CT Scan of 11 cm Wilms' tumor of right kidney in 13-month-old patient.

Computed tomography of the abdomen and pelvis is an application of computed tomography (CT) and is a sensitive method for diagnosis of abdominal diseases. It is used frequently to determine stage of cancer and to follow progress. It is also a useful test to investigate acute abdominal pain (especially of the lower quadrants, whereas ultrasound is the preferred first line investigation for right upper quadrant pain). Renal stones, appendicitis, pancreatitis, diverticulitis, abdominal aortic aneurysm, and bowel obstruction are conditions that are readily diagnosed and assessed with CT. CT is also the first line for detecting solid organ injury after trauma.

== Advantages ==
Multidetector CT (MDCT) can clearly delineate anatomic structures in the abdomen, which is critical in the diagnosis of internal diaphragmatic and other nonpalpable or unsuspected hernias. MDCT also offers clear detail of the abdominal wall allowing wall hernias to be identified accurately.

== Contrast administration ==
Abdominal imaging is associated with many potential uses for the different phases of contrast CT. The majority of abdominal and pelvic CT's can be performed using a single-phase, but the evaluation of some tumor types (hepatic/pancreatic/renal), the urinary collecting system, and trauma patients among others, may be best performed with multiple phases.

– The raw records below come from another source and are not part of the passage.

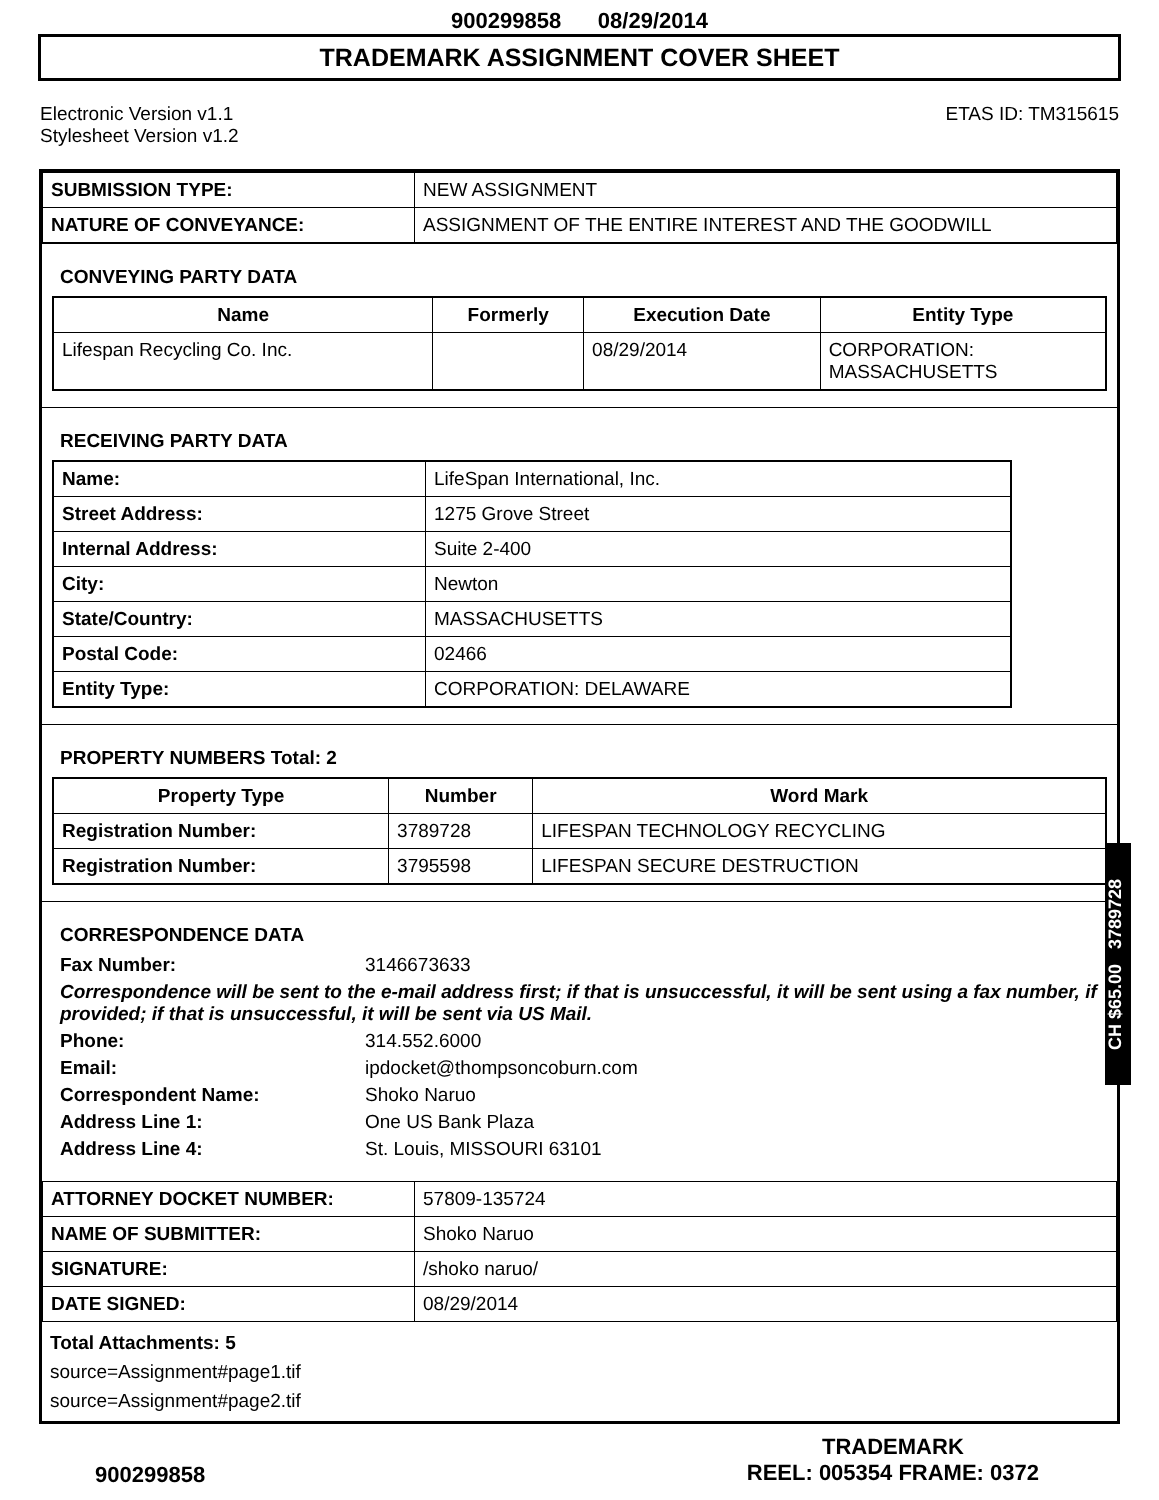900299858 08/29/2014
TRADEMARK ASSIGNMENT COVER SHEET
Electronic Version v1.1
Stylesheet Version v1.2
ETAS ID: TM315615
| SUBMISSION TYPE: | NEW ASSIGNMENT |
| NATURE OF CONVEYANCE: | ASSIGNMENT OF THE ENTIRE INTEREST AND THE GOODWILL |
CONVEYING PARTY DATA
| Name | Formerly | Execution Date | Entity Type |
| --- | --- | --- | --- |
| Lifespan Recycling Co. Inc. | | 08/29/2014 | CORPORATION: MASSACHUSETTS |
RECEIVING PARTY DATA
| Name: | LifeSpan International, Inc. |
| Street Address: | 1275 Grove Street |
| Internal Address: | Suite 2-400 |
| City: | Newton |
| State/Country: | MASSACHUSETTS |
| Postal Code: | 02466 |
| Entity Type: | CORPORATION: DELAWARE |
PROPERTY NUMBERS Total: 2
| Property Type | Number | Word Mark |
| --- | --- | --- |
| Registration Number: | 3789728 | LIFESPAN TECHNOLOGY RECYCLING |
| Registration Number: | 3795598 | LIFESPAN SECURE DESTRUCTION |
CORRESPONDENCE DATA
Fax Number: 3146673633
Correspondence will be sent to the e-mail address first; if that is unsuccessful, it will be sent using a fax number, if provided; if that is unsuccessful, it will be sent via US Mail.
Phone: 314.552.6000
Email: ipdocket@thompsoncoburn.com
Correspondent Name: Shoko Naruo
Address Line 1: One US Bank Plaza
Address Line 4: St. Louis, MISSOURI 63101
| ATTORNEY DOCKET NUMBER: | 57809-135724 |
| NAME OF SUBMITTER: | Shoko Naruo |
| SIGNATURE: | /shoko naruo/ |
| DATE SIGNED: | 08/29/2014 |
Total Attachments: 5
source=Assignment#page1.tif
source=Assignment#page2.tif
CH $65.00 3789728
900299858
TRADEMARK
REEL: 005354 FRAME: 0372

In discussing the numerous phases and indications for CT, best patient care requires individualized CT protocols based upon each patient's specific symptoms, pathology, and underlying co-morbidities. Although labor-intensive, this provides the highest likelihood of an accurate diagnosis with the lowest necessary radiation dose. The following discussion will provide a basic outline of current best practice, but not all clinical scenarios can be accounted for.

Contrast enhanced CT examinations can be acquired at a variety of specific time points after intravenous contrast injection (timing is dependent on the phase of contrast enhancement needed and organ system being evaluated). The timing should be chosen specifically to optimize contrast distribution within the solid organ parenchyma in question.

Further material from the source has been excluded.